____ Document passage

What Forensic Vendors Don’t Like To Tell Their Customers. Part 2

June 14th, 2023 by Vladimir Katalov
Category: «General», «Mobile»

Year after year, the field of digital forensics and incident response (DFIR) presents us with new challenges. Various vendors from around the world are tirelessly striving to simplify and enhance the work of experts in this field, but there are some things you probably do not know about (or simply never paid attention to) that we discussed in the first part of these series. Today we’ll discuss some real cases to shed light onto some vendors’ shady practices.

The yellow leader’s T-Shirt

One striking observation is the prevalence of self-proclaimed leaders among these vendors. It’s fascinating to see the consistent use of grandiose titles in their press releases. Almost every company claims to be the “global leader” or “industry’s leading provider” in digital forensics and intelligence solutions. I absolutely love this; here are some real quotes from press-releases of different vendors:

  • Company A, the global leader in Digital Intelligence Solutions…
  • Company B, a global leader in forensic technology for mobile device investigations…
  • Company C is a global leader in digital forensics technology…
  • Company D, a global leader in digital forensics for law enforcement…
  • Company E, the industry’s leading provider of digital forensic investigation technology…
  • Company F is a world leader in forensic technology…
  • Company G is a global leader in digital forensics software.
  • Company H is a leading provider of mobile device digital forensics.

There is one vendor that stands out from the crowd, and they have earned immense respect from us precisely because they refrain from such self-promotion. They must be the real leader after all:

“Founded in 2010, Magnet Forensics is a developer of digital investigation software that acquires, analyzes, reports on, and manages evidence from digital sources, including computers, mobile devices, IoT devices and cloud services.”

Secrets are lies by another name

Another intriguing aspect pertains to the secrecy surrounding certain products. Some vendors require customers to sign nondisclosure agreements (NDAs), preventing discussions about sensitive topics such as the capabilities of their products.

No discussion of sensitive topics commonly protected by NDA such as PRODUCT’s capabilities.

Can you imagine that the features and capabilities of a tool are protected with a NDA? The reasons behind such restrictions may vary. One motive could be the desire to conceal vulnerabilities. In the past, a software vendor revealed that wide disclosure had led to severe repercussions, prompting Apple to restrict certain forensic capabilities. Another reason could be the fear of competitors gaining access to valuable information, potentially resulting in stolen ideas or advantages. Here is what we one software vendor told us in a comment to our blog article:

There have been cases where that wide disclosure policy has caused severe implications and responses from Apple’s side – directly causing the unfortunate shut down of capabilities the forensics community had before the disclosure.

However, the true motivations for these NDAs are likely different. Vendors are primarily focused on selling licenses, preferably through long-term contracts, with the expectation that customers will eventually become accustomed to the limitations imposed. In our view, the entire “they’ll get used to it because the choice of available tools in the field is limited” approach is borderline bait-and-switch tactics.

________
____ Source information

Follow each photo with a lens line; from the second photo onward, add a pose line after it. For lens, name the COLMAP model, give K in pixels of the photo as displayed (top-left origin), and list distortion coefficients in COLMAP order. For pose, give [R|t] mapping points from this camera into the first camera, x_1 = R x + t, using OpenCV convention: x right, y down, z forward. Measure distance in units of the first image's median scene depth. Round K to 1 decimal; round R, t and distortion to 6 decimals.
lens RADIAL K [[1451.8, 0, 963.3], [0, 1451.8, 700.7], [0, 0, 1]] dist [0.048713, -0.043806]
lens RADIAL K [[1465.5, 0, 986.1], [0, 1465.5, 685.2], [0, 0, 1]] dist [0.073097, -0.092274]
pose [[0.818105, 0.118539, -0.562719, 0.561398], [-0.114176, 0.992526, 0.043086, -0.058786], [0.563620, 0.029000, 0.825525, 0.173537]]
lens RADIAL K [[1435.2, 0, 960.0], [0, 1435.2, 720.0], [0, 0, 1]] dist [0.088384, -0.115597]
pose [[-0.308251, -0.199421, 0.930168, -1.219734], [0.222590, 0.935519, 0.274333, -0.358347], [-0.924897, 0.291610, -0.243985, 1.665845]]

________
____ Source information

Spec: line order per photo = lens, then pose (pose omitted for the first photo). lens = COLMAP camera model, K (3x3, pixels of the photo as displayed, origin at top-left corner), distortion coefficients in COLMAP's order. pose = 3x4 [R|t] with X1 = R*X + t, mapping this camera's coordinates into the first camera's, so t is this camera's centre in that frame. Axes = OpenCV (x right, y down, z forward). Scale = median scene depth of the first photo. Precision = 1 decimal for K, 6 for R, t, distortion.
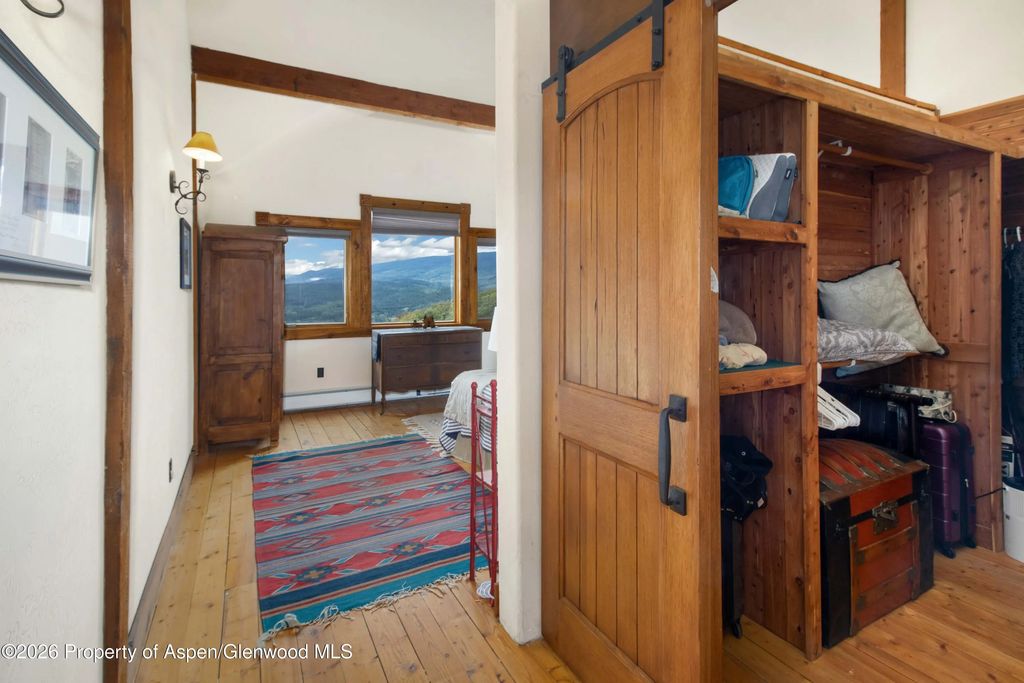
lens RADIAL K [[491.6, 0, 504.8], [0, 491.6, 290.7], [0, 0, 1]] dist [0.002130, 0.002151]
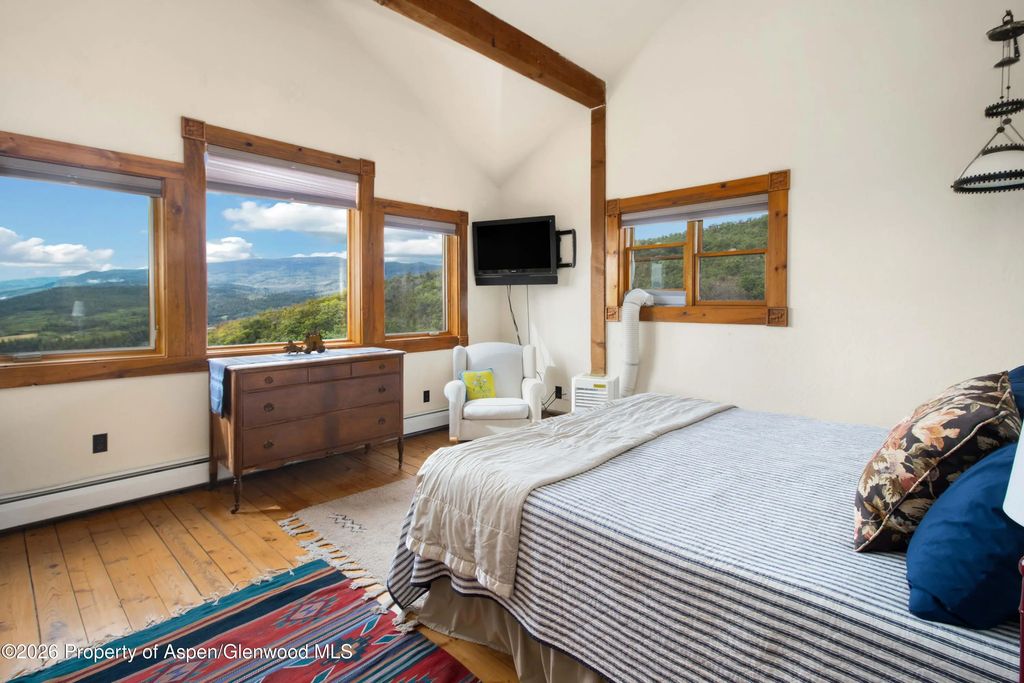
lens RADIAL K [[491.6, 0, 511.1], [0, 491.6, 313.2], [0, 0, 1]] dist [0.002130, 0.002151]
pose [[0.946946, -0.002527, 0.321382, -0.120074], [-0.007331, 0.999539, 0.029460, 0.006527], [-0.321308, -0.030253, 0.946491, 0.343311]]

________

» Required action 1:
In the forensic vendors article, list the digital sources from which the Magnet Forensics quote says its software acquires evidence.
» Required action 2:
Write the next part of the forensic vendors article, picking up after its final sentence.

» Exercise answer 1:
computers, mobile devices, IoT devices, cloud services

» Exercise answer 2:
Anyways, whatever the reasons are, the complete product specifications, including a comprehensive list of supported devices, detailed extraction and recovery methods, and any limitations, are often withheld. All you get is some marketing descriptions such as “Advanced strategy 1” or “Supersonic brute-force” without a mention of any specific requirements or limitations. In some cases, even after acquiring a license, customers may still find themselves lacking vital information, unless they attend expensive courses that may cost more than the license itself.

Need for speed

When it comes to passcode cracking, the lack of transparency becomes even more apparent. Most vendors avoid publicly disclosing the speed at which their tools can crack passcodes. Instead, they use terms like “brute force,” “supersonic brute force,” “SE-bound fast brute force,” and “Brute Force Turbo Boost v2.” The only numbers provided are often framed in comparisons, such as “6-digit passcodes in under 24 hours (other vendors ~25 years)” or “Can Brute Force 6-digits in 6 months”.

It is evident that obtaining accurate and comprehensive information about passcode cracking speeds is quite challenging. In case if you are curios, “supersonic” brute-force is slightly above 5,000 APD (Attempts Per Day); I am not saying this speed is bad (especially as most other vendors cannot do that at all), but I definitely would not call it “supersonic”.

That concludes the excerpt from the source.